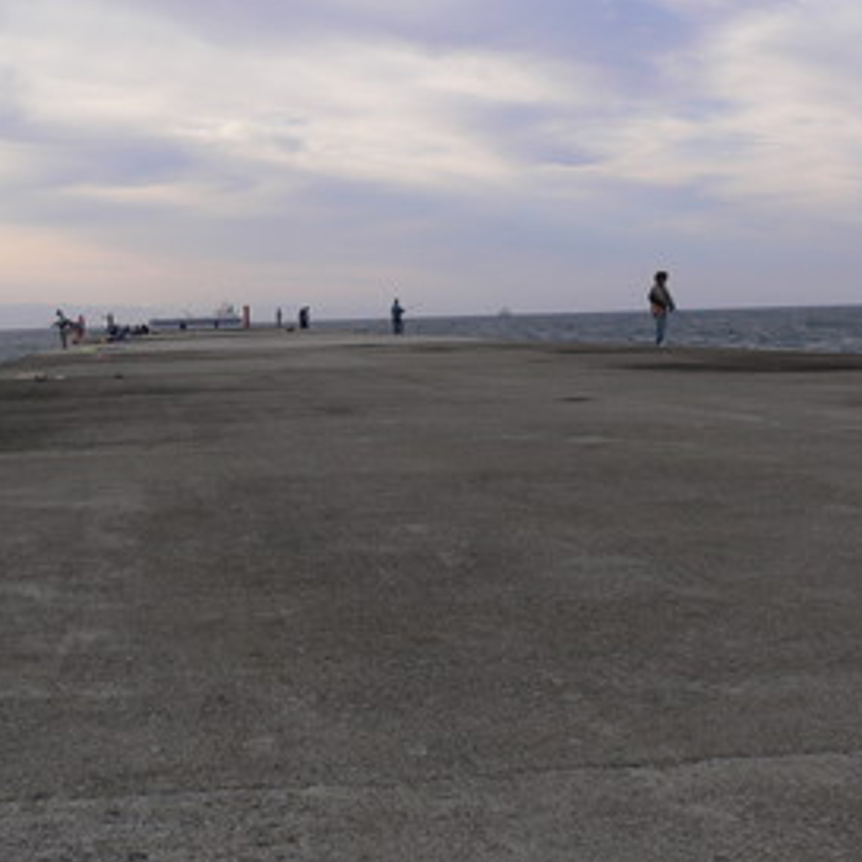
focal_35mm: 51
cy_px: 332
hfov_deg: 33.0
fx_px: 1437
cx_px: 253
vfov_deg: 33.3
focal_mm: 5.8
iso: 80
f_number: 5.6
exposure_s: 1/250
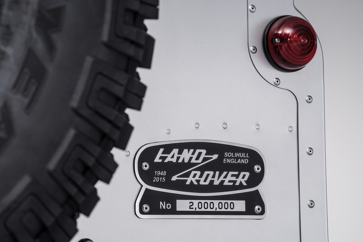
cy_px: 121
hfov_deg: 15.5
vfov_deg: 10.4
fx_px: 1331
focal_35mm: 132
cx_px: 182
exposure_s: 4
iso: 100
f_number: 8
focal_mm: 132
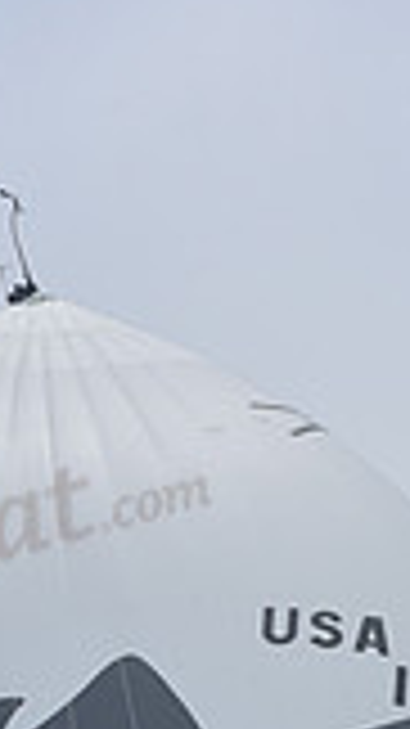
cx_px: 444
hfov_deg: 4.6
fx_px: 5088
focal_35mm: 263
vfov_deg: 8.0
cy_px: 1143
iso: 250
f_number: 11
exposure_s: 1/800
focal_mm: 70
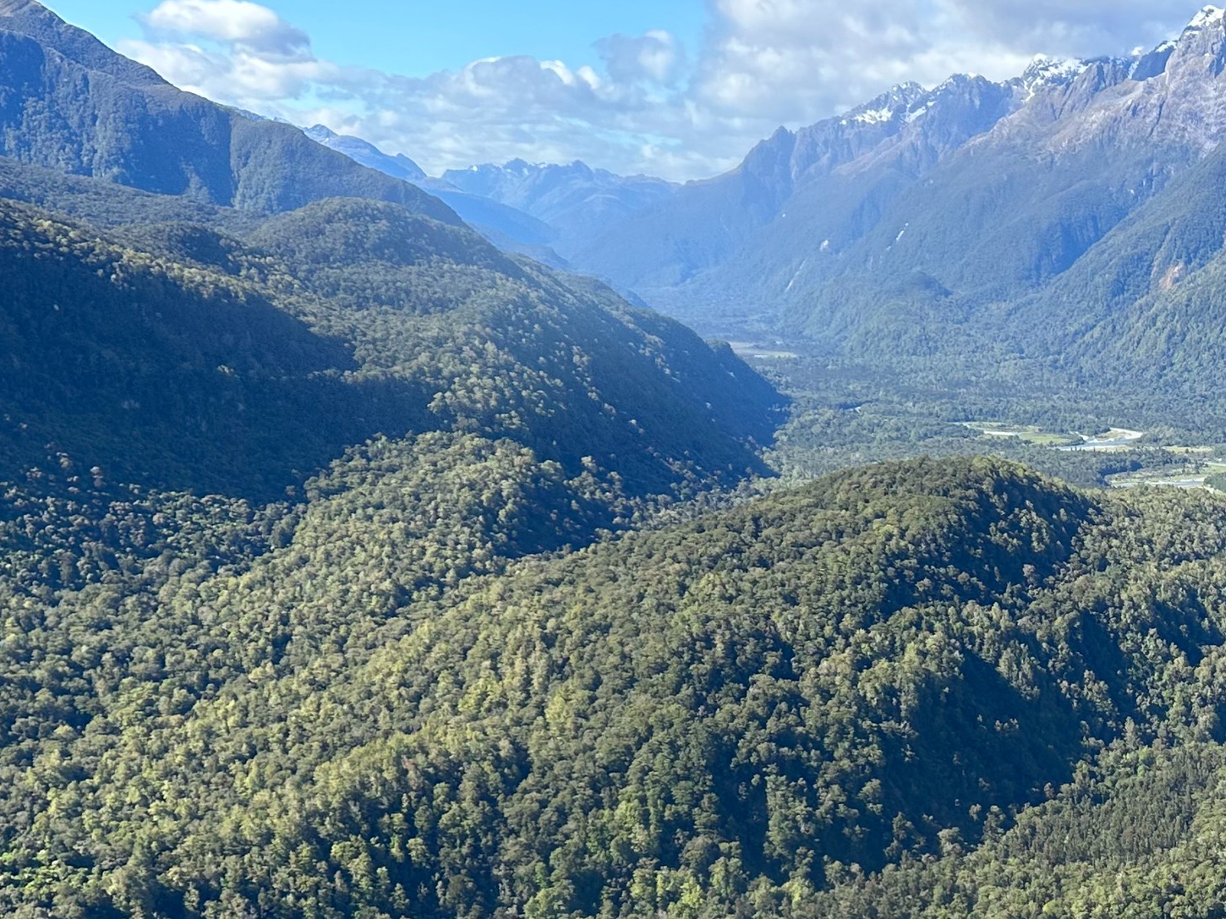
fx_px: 2018
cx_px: 1127
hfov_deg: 32.0
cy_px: 977
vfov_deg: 24.2
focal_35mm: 57
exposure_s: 1/1949
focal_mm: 6.86
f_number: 1.78
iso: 80
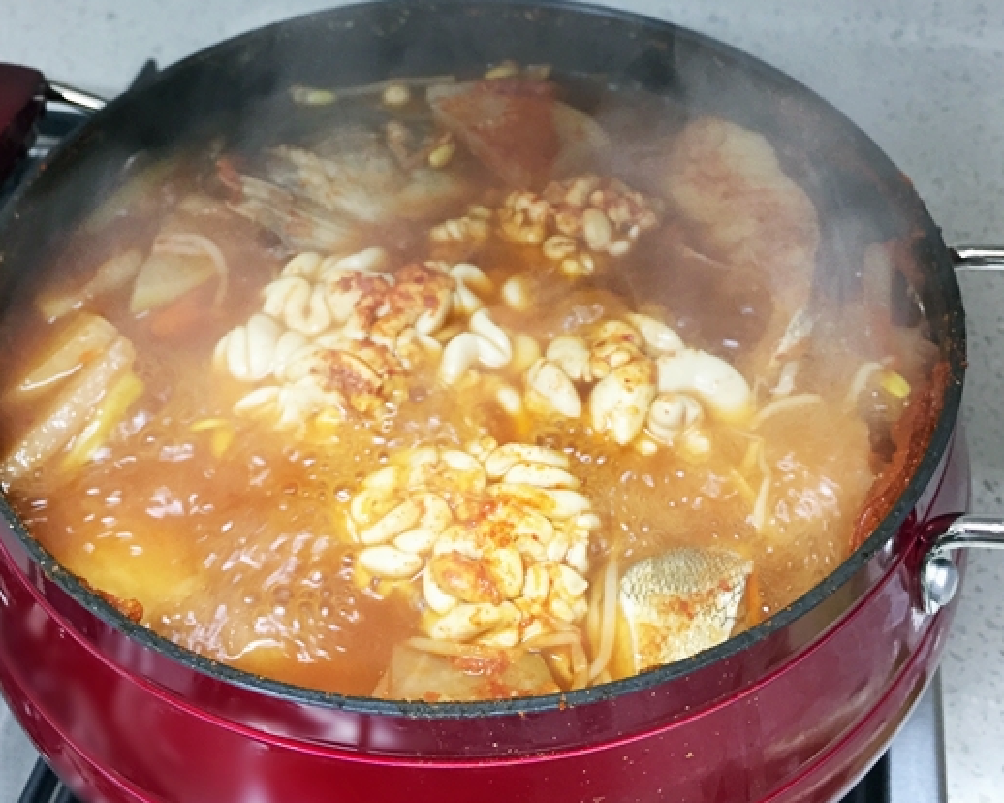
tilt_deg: -41.6
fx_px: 1218
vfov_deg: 35.8
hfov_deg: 44.8
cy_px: 225
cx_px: 462
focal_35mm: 41
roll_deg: +1.1
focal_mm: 4.15
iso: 125
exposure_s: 1/30
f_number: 2.2
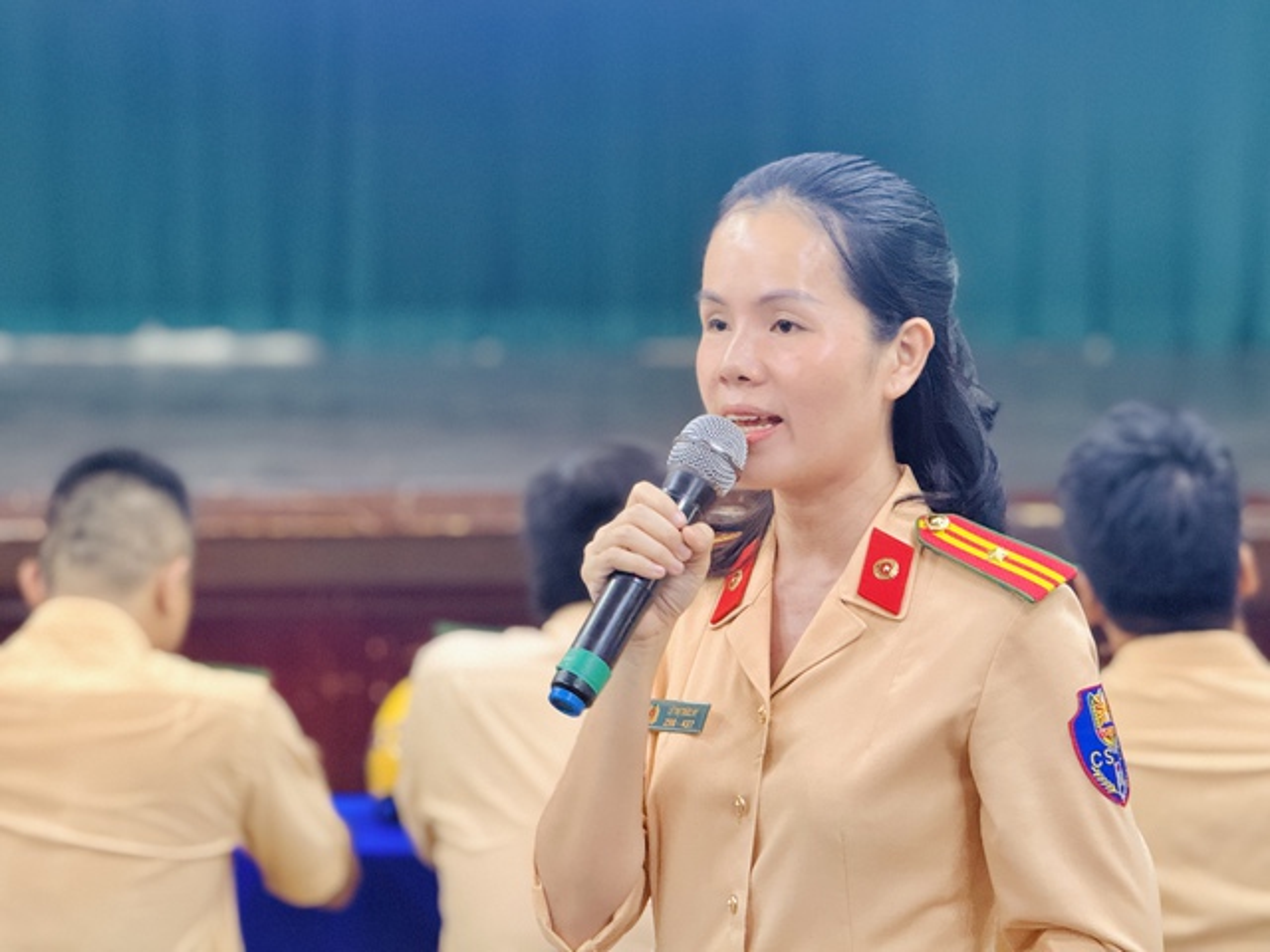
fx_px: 4403
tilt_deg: -5.1
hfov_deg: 16.4
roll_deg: -0.2
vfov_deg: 12.3
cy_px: 476
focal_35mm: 120
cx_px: 635
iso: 1000
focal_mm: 15.66
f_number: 2.8
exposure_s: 1/33
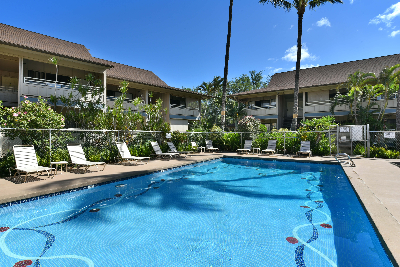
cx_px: 200
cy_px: 134
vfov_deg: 67.4
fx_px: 200
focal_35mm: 18
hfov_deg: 90.0
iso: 100
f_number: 14
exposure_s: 1/80
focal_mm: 18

━━━━━━━━━━━━━━━━━━━━━━━━━━━━━━

> [Problem statement]
Retype each line above exactly. Leave the images out.

> [Answer below]
focal_35mm: 51
cy_px: 332
hfov_deg: 33.0
fx_px: 1437
cx_px: 253
vfov_deg: 33.3
focal_mm: 5.8
iso: 80
f_number: 5.6
exposure_s: 1/250
cy_px: 121
hfov_deg: 15.5
vfov_deg: 10.4
fx_px: 1331
focal_35mm: 132
cx_px: 182
exposure_s: 4
iso: 100
f_number: 8
focal_mm: 132
cx_px: 444
hfov_deg: 4.6
fx_px: 5088
focal_35mm: 263
vfov_deg: 8.0
cy_px: 1143
iso: 250
f_number: 11
exposure_s: 1/800
focal_mm: 70
fx_px: 2018
cx_px: 1127
hfov_deg: 32.0
cy_px: 977
vfov_deg: 24.2
focal_35mm: 57
exposure_s: 1/1949
focal_mm: 6.86
f_number: 1.78
iso: 80
tilt_deg: -41.6
fx_px: 1218
vfov_deg: 35.8
hfov_deg: 44.8
cy_px: 225
cx_px: 462
focal_35mm: 41
roll_deg: +1.1
focal_mm: 4.15
iso: 125
exposure_s: 1/30
f_number: 2.2
fx_px: 4403
tilt_deg: -5.1
hfov_deg: 16.4
roll_deg: -0.2
vfov_deg: 12.3
cy_px: 476
focal_35mm: 120
cx_px: 635
iso: 1000
focal_mm: 15.66
f_number: 2.8
exposure_s: 1/33
cx_px: 200
cy_px: 134
vfov_deg: 67.4
fx_px: 200
focal_35mm: 18
hfov_deg: 90.0
iso: 100
f_number: 14
exposure_s: 1/80
focal_mm: 18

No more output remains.